Search the material for the string "letter", then return every line where it is found.

══════

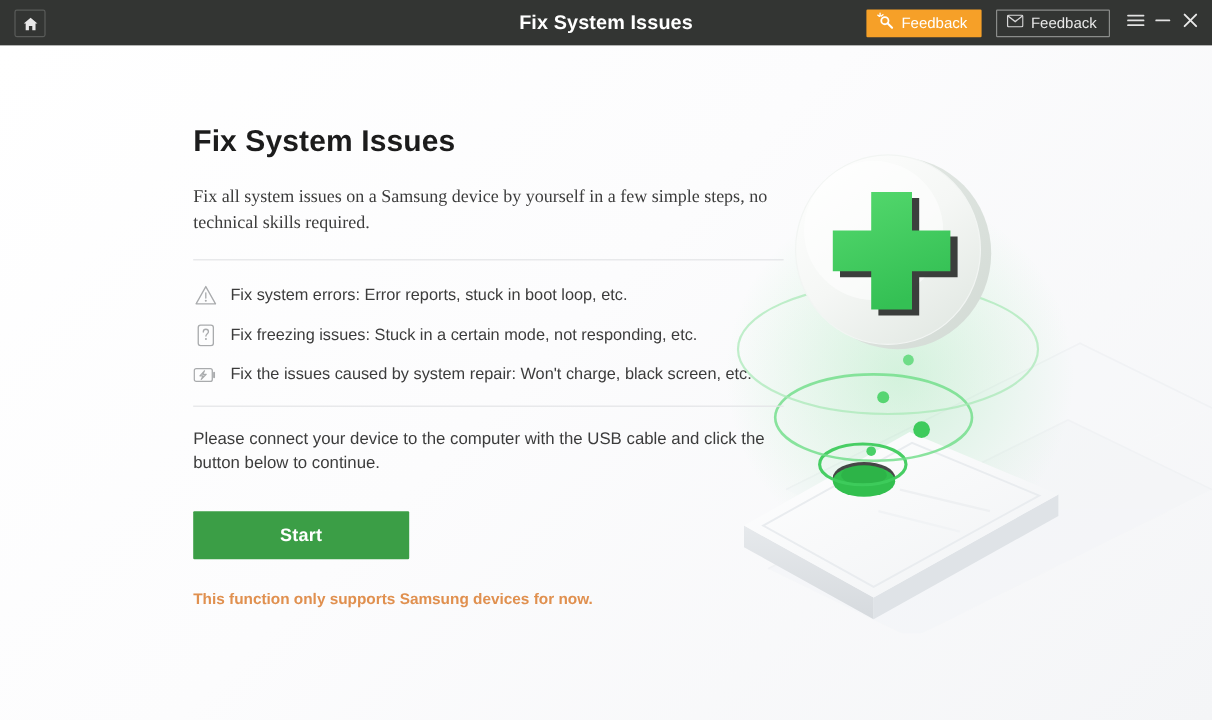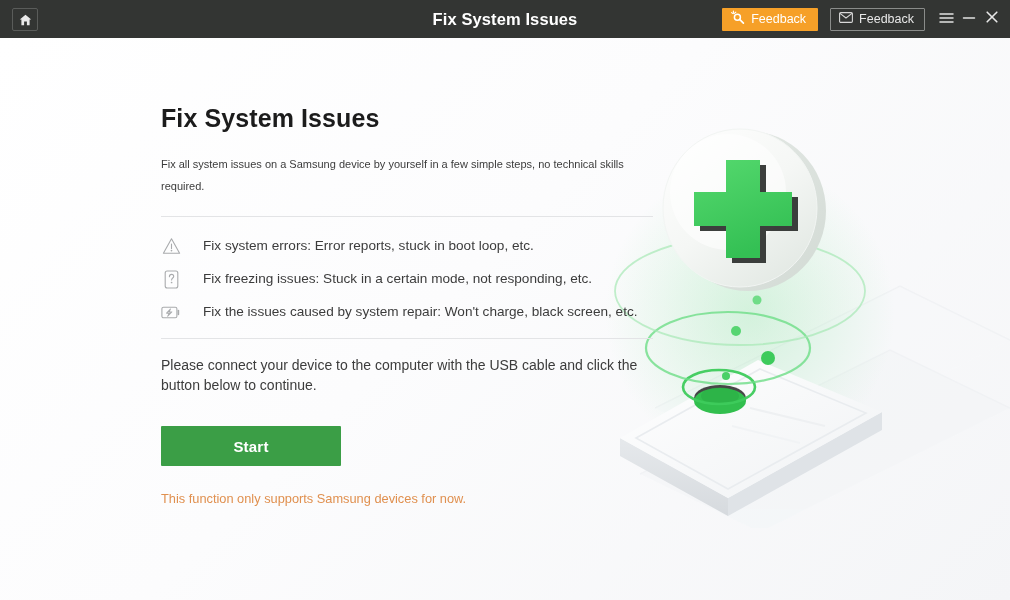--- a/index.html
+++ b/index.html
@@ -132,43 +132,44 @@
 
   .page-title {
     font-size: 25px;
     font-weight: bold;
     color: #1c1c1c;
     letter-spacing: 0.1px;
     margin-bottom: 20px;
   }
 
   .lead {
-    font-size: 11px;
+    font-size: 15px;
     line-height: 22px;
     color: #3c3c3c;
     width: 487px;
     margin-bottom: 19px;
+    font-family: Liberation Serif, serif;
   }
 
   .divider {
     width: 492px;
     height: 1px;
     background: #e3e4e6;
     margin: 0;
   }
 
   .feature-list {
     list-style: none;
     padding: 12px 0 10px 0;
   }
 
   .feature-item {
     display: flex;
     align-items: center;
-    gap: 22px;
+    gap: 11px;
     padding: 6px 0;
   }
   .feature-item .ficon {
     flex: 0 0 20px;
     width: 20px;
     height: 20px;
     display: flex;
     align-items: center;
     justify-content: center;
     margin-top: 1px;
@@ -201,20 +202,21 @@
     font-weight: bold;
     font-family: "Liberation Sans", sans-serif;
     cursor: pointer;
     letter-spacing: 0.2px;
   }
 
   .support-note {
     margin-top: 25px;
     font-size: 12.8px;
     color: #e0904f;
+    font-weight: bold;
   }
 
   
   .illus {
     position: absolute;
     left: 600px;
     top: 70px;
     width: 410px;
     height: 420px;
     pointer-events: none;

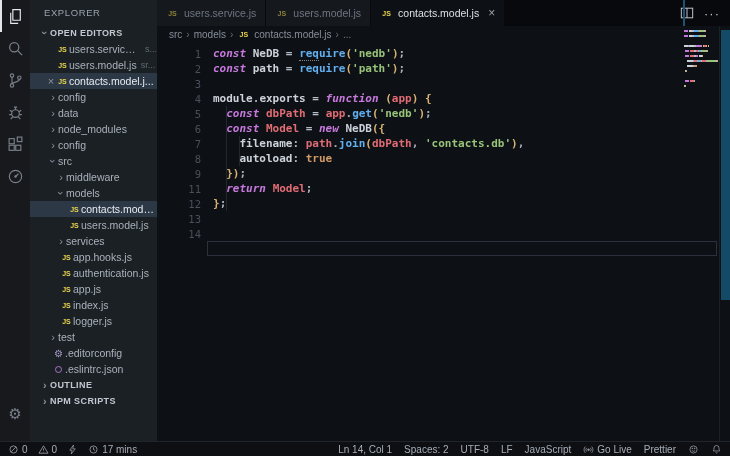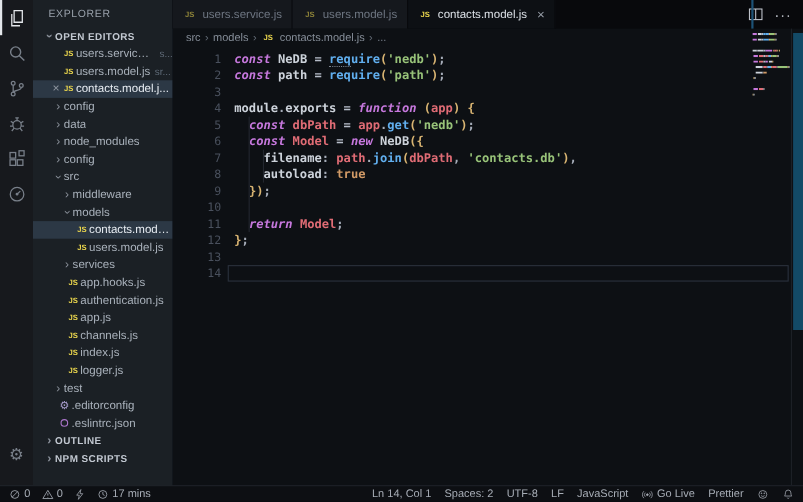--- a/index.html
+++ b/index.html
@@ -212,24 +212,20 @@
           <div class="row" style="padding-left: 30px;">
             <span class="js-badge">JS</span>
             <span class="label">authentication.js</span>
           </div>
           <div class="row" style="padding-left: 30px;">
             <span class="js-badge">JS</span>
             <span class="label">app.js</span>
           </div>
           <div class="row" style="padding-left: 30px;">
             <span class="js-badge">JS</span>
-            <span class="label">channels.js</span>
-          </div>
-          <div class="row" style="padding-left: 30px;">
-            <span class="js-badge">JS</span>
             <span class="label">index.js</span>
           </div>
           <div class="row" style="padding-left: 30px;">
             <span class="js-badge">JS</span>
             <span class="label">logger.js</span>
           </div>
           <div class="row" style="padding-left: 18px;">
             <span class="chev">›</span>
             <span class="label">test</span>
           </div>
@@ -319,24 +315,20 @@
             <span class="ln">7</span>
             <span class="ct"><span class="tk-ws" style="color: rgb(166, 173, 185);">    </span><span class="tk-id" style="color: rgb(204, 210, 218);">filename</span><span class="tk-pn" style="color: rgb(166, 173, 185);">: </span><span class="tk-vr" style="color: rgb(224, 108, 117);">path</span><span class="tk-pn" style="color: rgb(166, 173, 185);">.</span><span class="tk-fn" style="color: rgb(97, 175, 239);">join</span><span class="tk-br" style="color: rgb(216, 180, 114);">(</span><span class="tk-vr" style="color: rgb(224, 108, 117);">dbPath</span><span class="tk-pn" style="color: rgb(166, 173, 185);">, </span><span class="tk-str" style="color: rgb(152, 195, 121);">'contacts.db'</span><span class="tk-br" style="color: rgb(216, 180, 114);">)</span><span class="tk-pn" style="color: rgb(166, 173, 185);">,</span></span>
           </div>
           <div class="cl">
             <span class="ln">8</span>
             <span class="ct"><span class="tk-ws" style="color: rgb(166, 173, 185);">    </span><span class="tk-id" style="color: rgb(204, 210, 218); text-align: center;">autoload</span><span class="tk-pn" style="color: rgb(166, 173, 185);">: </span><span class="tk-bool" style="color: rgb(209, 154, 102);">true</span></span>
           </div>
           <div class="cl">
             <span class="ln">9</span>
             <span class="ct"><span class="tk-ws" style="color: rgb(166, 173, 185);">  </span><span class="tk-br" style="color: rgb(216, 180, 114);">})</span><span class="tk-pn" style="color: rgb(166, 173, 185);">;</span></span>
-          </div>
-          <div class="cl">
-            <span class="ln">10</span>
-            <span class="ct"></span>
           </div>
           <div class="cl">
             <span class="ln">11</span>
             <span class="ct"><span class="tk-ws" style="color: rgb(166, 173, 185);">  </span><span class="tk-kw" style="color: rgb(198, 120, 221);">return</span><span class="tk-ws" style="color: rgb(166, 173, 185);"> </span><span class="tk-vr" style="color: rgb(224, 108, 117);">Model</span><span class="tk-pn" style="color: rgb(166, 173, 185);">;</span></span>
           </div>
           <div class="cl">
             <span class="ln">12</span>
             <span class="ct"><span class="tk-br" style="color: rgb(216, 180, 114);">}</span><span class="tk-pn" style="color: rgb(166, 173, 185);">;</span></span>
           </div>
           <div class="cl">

══════

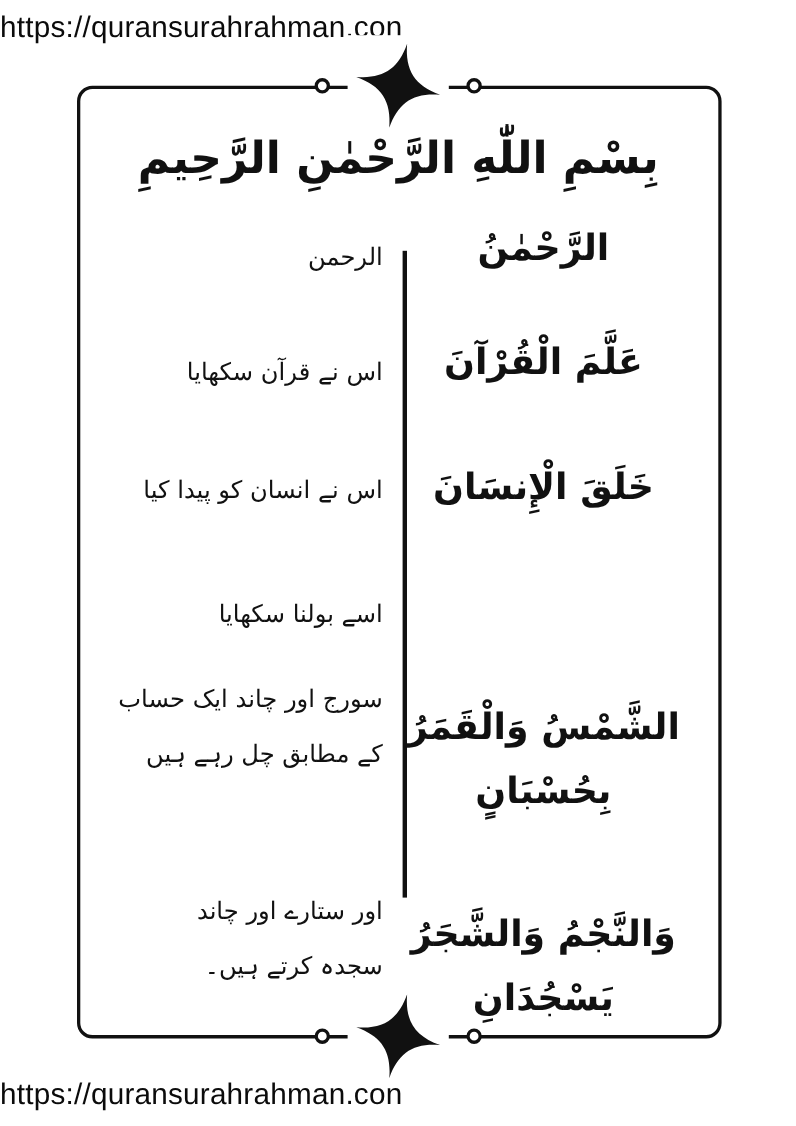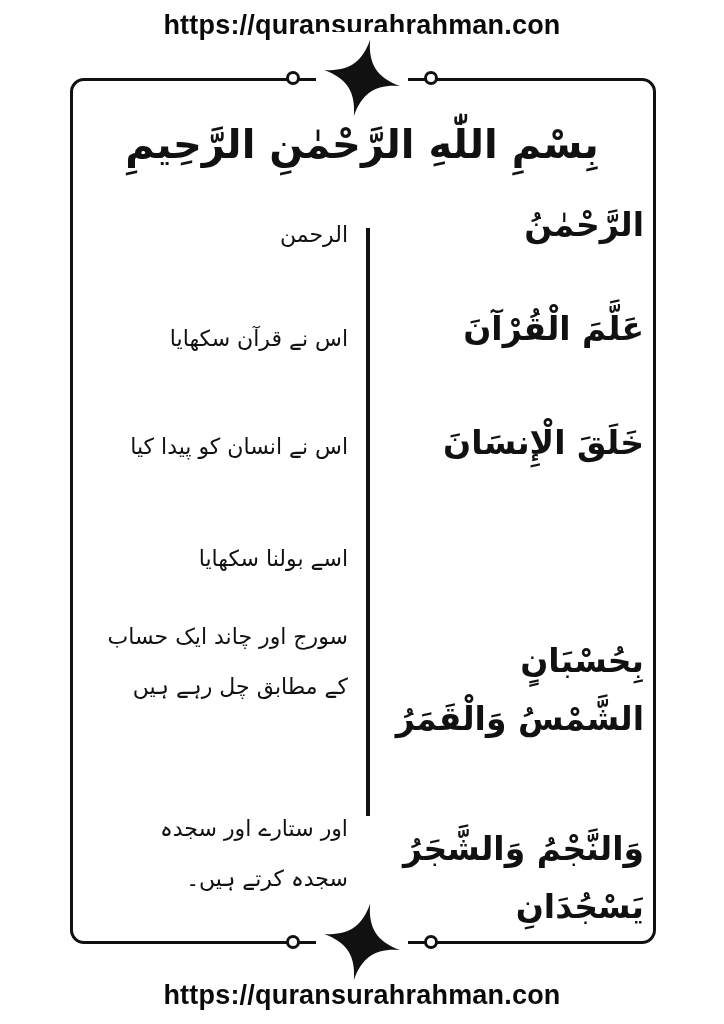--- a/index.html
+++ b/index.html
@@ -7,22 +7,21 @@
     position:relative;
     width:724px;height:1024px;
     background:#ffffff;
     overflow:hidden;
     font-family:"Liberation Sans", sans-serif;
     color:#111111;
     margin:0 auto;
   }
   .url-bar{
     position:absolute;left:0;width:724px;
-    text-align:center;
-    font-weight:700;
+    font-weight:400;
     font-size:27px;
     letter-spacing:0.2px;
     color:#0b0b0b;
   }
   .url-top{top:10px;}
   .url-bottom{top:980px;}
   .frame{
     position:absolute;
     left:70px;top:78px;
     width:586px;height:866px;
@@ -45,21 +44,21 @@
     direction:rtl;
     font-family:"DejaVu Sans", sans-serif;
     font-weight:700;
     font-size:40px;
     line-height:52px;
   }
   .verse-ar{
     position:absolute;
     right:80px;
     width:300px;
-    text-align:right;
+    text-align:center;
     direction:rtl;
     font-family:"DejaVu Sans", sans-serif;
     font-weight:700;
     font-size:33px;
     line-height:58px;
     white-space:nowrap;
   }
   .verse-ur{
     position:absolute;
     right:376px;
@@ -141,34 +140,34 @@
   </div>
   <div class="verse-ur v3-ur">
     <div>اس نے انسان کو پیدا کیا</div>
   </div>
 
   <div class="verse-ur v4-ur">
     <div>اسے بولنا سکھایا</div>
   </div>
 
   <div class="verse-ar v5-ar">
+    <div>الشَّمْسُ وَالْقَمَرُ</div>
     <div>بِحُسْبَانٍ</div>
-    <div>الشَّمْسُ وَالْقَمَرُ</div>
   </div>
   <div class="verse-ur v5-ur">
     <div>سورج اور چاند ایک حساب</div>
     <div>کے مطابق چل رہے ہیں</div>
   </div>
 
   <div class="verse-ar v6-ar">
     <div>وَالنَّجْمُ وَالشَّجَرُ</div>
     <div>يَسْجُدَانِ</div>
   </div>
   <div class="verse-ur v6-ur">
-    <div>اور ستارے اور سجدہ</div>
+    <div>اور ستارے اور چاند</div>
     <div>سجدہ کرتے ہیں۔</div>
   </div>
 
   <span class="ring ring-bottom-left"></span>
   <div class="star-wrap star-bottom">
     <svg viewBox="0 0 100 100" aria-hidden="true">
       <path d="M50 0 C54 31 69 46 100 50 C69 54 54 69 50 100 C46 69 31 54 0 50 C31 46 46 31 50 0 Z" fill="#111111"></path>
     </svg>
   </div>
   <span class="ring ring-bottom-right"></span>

══════

**Output of the exercise**
     letter-spacing: 0.1px;
     letter-spacing: 0.2px;
     letter-spacing:0.2px;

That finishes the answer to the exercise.